Autre experience: j’avais un chaton que j’appelais “lapin” (parce qu’en fait j’avais prevu de prendre un lapin et au dernier moment j’ai achete un chat). J’ai du renoncer a l’appeler ainsi car tous mes amis me disaient que cela allait le perturber et attribuaient d’ailleurs le fait qu’il n’arrete pas de sauter partout a son prenom… je lui ai donne un nom de chat et tout est rentre dans l’ordre!
Un commentaire par Ixtlan (10/08/2008 à 17:58)
@Colette Méchin
Pas de bonus le jour de la saint Michel pour la petite bête… En fait on a clairement choisi ce prénom en référence à un fermier alcoolique du village… On sait que c’est bas, mais le regard qu’on porte sur l’animal, du coup, est fortement biaisé. On lui associe les caractéristiques du vrai bonhomme sans aucun effort…
Un commentaire par Laurent (12/03/2009 à 11:35)
En principe, le nom d’un chien a une initiale en fonction de son année de naissance.

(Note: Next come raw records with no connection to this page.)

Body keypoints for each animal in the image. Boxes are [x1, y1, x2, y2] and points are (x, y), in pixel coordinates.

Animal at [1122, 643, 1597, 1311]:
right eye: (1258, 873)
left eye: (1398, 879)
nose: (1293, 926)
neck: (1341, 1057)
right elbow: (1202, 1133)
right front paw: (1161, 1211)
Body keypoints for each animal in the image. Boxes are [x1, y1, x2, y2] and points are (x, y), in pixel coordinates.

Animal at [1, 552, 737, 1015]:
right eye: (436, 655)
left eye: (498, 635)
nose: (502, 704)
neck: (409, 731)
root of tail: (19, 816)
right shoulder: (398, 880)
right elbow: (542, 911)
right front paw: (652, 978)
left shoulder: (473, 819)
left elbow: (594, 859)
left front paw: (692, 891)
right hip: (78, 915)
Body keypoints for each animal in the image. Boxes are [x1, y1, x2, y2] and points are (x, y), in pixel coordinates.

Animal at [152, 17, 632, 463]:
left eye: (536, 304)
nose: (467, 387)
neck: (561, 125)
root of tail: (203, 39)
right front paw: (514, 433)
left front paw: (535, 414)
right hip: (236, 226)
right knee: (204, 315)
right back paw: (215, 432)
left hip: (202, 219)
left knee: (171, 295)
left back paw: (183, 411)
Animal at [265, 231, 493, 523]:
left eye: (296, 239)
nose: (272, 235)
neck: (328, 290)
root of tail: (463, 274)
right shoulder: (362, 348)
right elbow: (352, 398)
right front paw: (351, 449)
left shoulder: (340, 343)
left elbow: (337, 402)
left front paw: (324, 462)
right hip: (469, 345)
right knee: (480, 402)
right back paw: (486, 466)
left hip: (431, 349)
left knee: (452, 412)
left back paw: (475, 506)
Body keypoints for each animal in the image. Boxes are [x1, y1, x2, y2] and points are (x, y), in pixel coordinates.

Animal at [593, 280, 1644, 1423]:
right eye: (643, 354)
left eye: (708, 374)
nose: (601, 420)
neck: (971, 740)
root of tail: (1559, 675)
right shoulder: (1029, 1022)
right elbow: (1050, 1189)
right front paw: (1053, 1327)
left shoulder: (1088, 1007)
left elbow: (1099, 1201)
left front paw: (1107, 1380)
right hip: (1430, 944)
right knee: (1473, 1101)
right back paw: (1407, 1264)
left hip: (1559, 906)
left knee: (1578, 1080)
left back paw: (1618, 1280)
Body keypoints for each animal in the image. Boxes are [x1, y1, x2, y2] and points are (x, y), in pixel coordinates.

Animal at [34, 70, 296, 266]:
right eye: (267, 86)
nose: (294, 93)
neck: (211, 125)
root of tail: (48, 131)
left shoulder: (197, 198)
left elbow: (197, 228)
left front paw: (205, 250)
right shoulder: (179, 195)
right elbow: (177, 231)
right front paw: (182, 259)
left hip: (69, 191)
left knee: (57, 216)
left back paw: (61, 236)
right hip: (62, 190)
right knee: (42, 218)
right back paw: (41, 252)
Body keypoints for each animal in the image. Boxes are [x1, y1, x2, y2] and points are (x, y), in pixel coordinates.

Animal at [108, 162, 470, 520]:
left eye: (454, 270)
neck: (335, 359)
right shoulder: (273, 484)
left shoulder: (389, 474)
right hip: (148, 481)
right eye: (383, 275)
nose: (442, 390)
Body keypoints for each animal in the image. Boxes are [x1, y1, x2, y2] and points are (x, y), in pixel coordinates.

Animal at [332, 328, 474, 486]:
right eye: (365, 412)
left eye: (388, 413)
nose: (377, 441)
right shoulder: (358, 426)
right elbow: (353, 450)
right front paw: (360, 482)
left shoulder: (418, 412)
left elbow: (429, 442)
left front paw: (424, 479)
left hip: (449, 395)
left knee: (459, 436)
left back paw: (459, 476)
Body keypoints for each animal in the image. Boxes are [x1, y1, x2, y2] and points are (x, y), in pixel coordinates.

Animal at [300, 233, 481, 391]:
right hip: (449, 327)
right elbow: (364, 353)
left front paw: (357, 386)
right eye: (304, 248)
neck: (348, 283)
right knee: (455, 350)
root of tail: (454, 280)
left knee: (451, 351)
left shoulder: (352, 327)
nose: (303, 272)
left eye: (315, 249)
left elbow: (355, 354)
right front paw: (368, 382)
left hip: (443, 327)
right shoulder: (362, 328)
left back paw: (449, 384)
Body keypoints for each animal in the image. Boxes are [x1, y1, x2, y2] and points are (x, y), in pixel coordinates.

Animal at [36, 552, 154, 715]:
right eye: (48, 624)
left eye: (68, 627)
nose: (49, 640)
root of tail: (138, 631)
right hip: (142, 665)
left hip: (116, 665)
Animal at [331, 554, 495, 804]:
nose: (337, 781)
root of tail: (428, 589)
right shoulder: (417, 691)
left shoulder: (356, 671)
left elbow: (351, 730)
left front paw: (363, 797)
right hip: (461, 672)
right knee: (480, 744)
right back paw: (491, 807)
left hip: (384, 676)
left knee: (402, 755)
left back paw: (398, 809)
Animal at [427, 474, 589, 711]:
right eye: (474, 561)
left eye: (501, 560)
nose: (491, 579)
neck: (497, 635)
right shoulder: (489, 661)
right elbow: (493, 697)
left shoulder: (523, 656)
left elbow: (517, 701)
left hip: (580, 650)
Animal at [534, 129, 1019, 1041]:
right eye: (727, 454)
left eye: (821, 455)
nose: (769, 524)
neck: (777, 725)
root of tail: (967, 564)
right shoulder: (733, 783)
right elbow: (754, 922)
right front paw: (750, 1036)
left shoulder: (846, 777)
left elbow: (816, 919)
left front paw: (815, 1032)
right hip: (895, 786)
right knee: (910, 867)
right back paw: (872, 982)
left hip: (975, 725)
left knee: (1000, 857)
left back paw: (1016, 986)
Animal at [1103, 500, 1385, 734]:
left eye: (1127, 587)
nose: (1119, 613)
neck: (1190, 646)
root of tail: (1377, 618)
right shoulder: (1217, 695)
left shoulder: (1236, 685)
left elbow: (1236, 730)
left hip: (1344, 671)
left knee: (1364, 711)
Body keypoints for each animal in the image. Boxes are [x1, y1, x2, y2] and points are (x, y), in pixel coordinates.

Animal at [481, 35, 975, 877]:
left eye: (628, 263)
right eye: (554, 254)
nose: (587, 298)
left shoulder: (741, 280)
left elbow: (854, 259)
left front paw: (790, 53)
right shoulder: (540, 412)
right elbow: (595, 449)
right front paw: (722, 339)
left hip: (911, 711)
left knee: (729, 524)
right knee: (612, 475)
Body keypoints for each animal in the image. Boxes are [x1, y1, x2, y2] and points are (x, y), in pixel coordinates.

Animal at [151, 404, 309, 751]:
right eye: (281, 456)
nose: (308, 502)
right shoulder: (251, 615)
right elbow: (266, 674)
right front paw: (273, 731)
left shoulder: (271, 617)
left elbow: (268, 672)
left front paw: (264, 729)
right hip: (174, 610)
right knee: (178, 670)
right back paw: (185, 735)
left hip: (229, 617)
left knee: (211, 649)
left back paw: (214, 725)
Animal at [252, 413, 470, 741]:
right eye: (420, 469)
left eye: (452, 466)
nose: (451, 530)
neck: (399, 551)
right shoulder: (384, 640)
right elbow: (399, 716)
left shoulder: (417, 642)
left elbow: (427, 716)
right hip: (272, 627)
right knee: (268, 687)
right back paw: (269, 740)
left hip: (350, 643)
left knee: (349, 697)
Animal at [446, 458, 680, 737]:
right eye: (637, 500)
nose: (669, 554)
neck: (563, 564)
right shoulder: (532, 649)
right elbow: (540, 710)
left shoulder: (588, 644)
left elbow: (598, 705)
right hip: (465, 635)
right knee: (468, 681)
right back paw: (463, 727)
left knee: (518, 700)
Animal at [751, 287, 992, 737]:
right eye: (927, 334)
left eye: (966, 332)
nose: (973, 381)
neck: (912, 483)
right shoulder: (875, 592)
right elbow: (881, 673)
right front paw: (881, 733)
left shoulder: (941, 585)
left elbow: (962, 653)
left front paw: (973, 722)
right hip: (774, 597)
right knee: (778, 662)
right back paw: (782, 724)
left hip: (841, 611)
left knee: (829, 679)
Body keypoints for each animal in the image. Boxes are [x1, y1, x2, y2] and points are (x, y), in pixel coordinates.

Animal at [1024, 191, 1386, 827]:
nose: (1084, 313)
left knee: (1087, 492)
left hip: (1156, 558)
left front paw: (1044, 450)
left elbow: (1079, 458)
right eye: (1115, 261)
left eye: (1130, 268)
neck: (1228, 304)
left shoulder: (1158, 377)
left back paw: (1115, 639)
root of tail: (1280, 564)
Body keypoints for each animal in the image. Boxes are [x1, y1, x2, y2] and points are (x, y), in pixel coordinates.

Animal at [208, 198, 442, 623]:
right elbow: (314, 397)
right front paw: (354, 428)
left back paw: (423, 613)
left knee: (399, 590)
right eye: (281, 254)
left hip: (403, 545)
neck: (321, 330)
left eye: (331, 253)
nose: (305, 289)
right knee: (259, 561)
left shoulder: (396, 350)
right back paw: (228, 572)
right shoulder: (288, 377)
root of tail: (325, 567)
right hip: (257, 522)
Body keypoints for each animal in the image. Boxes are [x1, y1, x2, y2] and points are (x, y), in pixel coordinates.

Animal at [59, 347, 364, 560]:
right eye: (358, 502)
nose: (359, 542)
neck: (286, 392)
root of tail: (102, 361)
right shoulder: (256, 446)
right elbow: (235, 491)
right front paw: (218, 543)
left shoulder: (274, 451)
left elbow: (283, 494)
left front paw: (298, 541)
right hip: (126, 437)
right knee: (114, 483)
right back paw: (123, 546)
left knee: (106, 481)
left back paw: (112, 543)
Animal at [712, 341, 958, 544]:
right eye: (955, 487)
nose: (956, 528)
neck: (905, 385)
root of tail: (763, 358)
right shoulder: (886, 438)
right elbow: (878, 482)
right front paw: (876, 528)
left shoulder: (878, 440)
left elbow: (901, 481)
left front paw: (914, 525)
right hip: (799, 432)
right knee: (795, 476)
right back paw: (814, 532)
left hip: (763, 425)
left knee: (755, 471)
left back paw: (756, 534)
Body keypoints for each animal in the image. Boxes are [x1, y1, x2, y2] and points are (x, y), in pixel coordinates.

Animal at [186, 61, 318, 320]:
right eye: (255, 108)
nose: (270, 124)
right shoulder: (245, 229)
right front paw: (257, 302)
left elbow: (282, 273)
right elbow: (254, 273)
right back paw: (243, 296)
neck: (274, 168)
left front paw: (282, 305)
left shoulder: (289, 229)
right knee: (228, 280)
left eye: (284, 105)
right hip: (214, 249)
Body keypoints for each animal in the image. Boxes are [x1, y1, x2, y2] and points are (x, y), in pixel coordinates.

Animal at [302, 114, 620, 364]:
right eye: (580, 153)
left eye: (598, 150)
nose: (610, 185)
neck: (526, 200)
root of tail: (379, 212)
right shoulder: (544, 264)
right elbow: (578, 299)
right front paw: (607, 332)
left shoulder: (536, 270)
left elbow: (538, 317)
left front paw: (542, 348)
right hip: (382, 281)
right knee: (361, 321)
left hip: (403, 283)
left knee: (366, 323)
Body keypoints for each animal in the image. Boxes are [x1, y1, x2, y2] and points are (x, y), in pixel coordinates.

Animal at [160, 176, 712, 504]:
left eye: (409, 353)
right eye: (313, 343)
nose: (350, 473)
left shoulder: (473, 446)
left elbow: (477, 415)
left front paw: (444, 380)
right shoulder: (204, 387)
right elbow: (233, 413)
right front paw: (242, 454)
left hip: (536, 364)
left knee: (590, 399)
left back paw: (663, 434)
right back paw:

De plus, lorsqu’un chien vient d’un élevage agréé par la Société Centrale Canine, il porte ce qu’on appelle l’affixe de cet élevage. Ce n’est pas nécessairement le nom de leur père ou de leur mère, qui peuvent provenir d’un autre élevage.
Ainsi, les chiens peuvent avoir un “prénom” et un “nom de famille”.
Exemple : mes chiens, deux frères de portée nés en 2006, s’appellent Boudionny et Boyar (ce sont des barzoïs, de qui explique qu’ils aient des noms russes).
L’affixe de leur élevage est Homiérovitch Boldareffchino.
Leurs papiers (pédigrée, carnet de vaccination, etc…) portent les noms suivants:
Boudionny Homiérovitch Boldareffchino et Boyar Homiérovitch Boldareffchino.
A l’étranger, il peut arriver que l’affixe précède le nom.
Un commentaire par Baptiste Coulmont » Recherche étudiants de master (19/04/2010 à 13:58)
[…] des animaux domestiques ? Comment ces prénoms sont utilisés (par les vétérinaires notamment) ? Un début de réflexion ne me suffit pas. Ce sujet sera sans doute plus difficile à traiter : la question de départ est […]
Un commentaire par Colette Méchin (17/03/2012 à 16:18)
Juste en clin d’oeil…
Je viens de sortir (enfin!) mon analyse sur les prénoms. ça s’appelle “La fabrique des prénoms” chez L’Harmattan. A partir d’enquêtes en profondeur je visite la manière dont, tout en croyant être singulier, tout le monde construit (ou participe à la construction) d’un prénom… J’y reprends (sans l’enrichir) le thème de la nomination animale…
C.M.
Un commentaire par Baptiste Coulmont (17/03/2012 à 16:20)
J’ai acheté votre livre dès sa sortie.